Unable to operate at the mall, that left Anchor Coffee with its two original stores in Walkerville, a neighborhood known for small shops, restaurants and art galleries, and the other on Huron Church Road in a small office park not far from the Ambassador Bridge.
Both normally are relaxed spaces that stress house-baked pastries, light lunch items and top quality coffee.
I was introduced to Anchor by my friend Heidi Jacobs, an author who won this year’s Stephen Leacock Memorial Medal for Humour for her novel, Molly Of The Mall.
In 2017, I named Anchor’s cortado as one of the best things I ate and drank that year.
Bondy was understandably shell-shocked. “After eight years of not laying anyone off, I laid everyone off,” he said. He says he thought, “Am I going to lose all this based on circumstances beyond my control?”
A quick response — and some soul searching
Quickly, the three partners — Kyle, his wife Rachel and their friend Ryan Larocque — sat down with their store managers to brainstorm changes that might keep them afloat.
Rachel Bondy, who had originally come up with the coffee bar concept, suggested that they put their catering experience into action.
Instead of individual menu items, they would sell family sized salads, plus liters of soup and baked goods by the dozen.
The partners decided to offer free delivery throughout Essex County for orders above $50, figuring some small town residents might welcome access to their menu. They adopted a new point of sale system that made Web ordering easy.

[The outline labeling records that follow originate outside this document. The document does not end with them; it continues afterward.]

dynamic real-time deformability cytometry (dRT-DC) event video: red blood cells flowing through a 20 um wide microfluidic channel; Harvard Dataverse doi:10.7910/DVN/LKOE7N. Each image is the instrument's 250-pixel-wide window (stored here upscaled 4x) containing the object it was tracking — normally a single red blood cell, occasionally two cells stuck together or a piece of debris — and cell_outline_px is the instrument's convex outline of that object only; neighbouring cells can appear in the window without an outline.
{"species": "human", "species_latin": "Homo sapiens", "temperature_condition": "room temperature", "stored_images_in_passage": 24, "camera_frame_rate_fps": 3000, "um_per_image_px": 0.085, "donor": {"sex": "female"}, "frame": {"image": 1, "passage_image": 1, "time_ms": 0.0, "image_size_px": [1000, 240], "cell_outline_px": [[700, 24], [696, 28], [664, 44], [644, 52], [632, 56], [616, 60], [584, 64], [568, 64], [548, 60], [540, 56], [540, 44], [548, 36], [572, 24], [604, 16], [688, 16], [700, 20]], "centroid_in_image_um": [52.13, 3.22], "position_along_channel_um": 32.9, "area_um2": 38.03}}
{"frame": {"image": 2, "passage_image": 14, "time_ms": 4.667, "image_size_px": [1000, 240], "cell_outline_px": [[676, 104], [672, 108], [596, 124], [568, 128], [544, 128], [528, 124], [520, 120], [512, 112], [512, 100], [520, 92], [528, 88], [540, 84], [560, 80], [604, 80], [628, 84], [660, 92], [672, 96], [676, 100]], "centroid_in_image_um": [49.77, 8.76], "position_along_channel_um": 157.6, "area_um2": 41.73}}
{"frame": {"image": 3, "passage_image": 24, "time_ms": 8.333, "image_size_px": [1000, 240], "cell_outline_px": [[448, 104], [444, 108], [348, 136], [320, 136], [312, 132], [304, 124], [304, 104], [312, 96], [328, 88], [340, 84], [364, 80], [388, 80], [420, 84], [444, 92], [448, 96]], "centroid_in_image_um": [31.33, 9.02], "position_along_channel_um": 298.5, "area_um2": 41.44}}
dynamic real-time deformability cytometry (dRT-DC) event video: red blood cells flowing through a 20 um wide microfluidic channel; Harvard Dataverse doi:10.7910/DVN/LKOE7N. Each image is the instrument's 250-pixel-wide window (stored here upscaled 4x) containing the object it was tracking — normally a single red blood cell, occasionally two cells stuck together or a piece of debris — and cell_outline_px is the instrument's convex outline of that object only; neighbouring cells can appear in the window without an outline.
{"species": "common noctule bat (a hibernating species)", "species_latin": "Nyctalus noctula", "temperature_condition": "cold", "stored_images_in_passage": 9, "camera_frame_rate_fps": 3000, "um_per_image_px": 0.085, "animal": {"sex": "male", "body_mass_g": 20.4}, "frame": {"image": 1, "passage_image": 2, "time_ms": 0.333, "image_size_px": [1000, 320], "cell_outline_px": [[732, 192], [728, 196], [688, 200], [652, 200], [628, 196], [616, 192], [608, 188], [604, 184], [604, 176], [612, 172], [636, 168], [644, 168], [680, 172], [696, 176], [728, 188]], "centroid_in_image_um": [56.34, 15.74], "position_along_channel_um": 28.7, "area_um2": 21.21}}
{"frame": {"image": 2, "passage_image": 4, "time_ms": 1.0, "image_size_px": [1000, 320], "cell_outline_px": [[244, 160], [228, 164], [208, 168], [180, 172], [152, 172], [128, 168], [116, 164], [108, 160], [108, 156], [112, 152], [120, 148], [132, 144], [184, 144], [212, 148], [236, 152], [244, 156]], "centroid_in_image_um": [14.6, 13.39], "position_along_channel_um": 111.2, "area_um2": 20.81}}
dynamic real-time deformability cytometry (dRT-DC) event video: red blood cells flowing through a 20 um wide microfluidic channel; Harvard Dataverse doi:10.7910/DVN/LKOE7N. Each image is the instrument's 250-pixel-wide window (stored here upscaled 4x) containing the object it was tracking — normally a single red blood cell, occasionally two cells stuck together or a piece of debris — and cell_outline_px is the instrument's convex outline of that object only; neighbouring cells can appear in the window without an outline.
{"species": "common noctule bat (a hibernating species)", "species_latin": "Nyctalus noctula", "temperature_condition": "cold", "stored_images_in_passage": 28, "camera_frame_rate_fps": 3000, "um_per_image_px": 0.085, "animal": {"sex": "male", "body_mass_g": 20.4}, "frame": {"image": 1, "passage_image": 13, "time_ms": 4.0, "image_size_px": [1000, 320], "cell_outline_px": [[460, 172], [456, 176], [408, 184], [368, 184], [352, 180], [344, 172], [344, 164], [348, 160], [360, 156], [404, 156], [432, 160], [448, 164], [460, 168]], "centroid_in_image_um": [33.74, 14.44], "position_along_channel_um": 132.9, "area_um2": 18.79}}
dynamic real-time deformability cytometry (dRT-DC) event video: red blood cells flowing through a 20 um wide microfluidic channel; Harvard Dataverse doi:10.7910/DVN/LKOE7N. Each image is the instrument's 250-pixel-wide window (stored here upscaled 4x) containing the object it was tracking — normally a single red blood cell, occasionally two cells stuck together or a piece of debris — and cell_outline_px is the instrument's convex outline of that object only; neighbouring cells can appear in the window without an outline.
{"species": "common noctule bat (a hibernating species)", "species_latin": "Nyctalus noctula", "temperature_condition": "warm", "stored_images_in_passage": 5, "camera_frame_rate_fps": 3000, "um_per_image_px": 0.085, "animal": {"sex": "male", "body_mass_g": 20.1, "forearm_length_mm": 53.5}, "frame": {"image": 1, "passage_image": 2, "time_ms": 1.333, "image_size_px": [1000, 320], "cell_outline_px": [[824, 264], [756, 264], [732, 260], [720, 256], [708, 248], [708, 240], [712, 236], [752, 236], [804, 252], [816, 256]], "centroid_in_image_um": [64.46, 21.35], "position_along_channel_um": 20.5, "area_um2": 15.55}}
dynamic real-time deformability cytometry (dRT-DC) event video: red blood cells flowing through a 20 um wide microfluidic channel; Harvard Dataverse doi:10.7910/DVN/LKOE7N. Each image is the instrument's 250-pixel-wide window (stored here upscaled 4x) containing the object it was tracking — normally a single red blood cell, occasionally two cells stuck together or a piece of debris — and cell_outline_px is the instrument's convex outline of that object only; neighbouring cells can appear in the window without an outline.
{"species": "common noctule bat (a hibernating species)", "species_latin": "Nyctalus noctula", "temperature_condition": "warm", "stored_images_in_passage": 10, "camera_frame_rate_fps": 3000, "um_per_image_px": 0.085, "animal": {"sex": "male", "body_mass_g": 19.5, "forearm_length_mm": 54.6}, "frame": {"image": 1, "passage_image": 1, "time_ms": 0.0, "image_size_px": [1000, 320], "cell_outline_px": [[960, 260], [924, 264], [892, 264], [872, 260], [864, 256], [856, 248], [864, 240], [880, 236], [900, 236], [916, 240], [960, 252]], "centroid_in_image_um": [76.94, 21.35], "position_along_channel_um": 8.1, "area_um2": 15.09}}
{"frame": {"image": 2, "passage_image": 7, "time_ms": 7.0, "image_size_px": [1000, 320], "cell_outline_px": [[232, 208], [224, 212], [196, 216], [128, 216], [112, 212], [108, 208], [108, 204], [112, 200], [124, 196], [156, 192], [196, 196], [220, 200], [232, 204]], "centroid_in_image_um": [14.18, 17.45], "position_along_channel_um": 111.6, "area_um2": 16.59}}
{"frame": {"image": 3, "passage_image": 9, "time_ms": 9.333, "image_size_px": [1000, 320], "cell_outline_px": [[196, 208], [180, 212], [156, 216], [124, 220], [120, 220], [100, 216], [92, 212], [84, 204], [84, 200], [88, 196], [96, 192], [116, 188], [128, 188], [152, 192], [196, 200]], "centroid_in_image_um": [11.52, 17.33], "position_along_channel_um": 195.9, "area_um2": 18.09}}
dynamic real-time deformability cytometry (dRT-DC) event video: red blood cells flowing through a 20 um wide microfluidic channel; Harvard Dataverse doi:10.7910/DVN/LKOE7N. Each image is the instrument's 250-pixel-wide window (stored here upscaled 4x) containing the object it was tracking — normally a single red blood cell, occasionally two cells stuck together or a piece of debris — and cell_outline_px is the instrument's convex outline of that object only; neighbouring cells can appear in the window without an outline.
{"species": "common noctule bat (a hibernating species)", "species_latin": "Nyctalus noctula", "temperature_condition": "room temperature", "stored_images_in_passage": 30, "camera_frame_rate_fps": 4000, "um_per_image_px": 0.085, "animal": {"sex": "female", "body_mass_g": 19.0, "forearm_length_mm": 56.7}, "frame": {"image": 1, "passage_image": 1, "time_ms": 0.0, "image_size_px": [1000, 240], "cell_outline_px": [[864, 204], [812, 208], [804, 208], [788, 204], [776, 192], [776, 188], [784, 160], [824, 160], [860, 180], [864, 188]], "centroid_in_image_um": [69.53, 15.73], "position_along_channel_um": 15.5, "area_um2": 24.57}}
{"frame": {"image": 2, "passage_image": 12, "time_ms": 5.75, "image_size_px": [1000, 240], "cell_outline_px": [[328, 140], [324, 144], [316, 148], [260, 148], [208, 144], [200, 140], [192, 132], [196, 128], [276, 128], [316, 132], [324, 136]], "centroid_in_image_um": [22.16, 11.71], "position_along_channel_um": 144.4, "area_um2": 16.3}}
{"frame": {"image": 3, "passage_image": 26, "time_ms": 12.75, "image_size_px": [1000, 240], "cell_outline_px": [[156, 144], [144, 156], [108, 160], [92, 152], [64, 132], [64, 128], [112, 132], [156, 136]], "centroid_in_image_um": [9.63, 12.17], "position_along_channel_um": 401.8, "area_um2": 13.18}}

“Everyone is doing it now, but we did it two days into the pandemic,” Bondy says.
Still, he wasn’t sure that customers would respond. “The average person comes in to get a scone or a sandwich and they’re spending maybe $7 or $8,” he says.
But within a week, they had received several hundred orders. “It just exploded. We were doing as many orders as we could in a day. We were booked a week and longer in advance,” he says.
He said to Rachel, “’We’re a market now, I guess.’”
That demand lasted for about three months, easing somewhat when Anchor Coffee was able to re-open for foot traffic in June.
“It’s one benefit of being smaller and a bit more nimble. It wasn’t easy, don’t get me wrong, we still could have lost everything,” he says.
Beyond keeping them afloat, the partners got the chance to discuss whether Anchor Coffee was the business they wanted it to be.
The trio collectively discovered that they were spending 90 percent of their time on management activities that they didn’t enjoy.
Through Skype conversations with his employees, Bondy also learned that some staff members were unhappy with the direction the shops had taken.
“In some, weird twisted way, we’re kind of glad this happen,” Bondy says. The growth of the business “got us into this sticky place where we didn’t want to be.”
Back to basics
For his part, the pandemic made him realized how much he had enjoyed ordinary conversations with his patrons, and jumping in to fix the espresso machine when required.
“It was a good reset to say, ‘okay, I don’t care whether I’m the bottom person or the president of the company, I want to be on the floor more.’”
Now, rather than simply managing an enterprise, Bondy is behind a counter five days a week.
Some customers have expressed sympathy that he is performing tasks normally done by his staff, but Bondy says, “It doesn’t feel like a demotion. I’m back doing what I love.”
On reflection, Bondy doubts his business or any other establishment could have been prepared for the suddenness with which the COVID-19 shutdown hit.
“For a year like this, you can have all the money in the bank, you can have every standard operating procedure, and then you’re told you’re no longer able to operate your business the way you did the last eight years, and even the last 100 years,” he says.
The experience “revealed the cracks in the foundation,” he says of his coffee company. “We learned more in the last six months than we did in the past eight to 10 years.”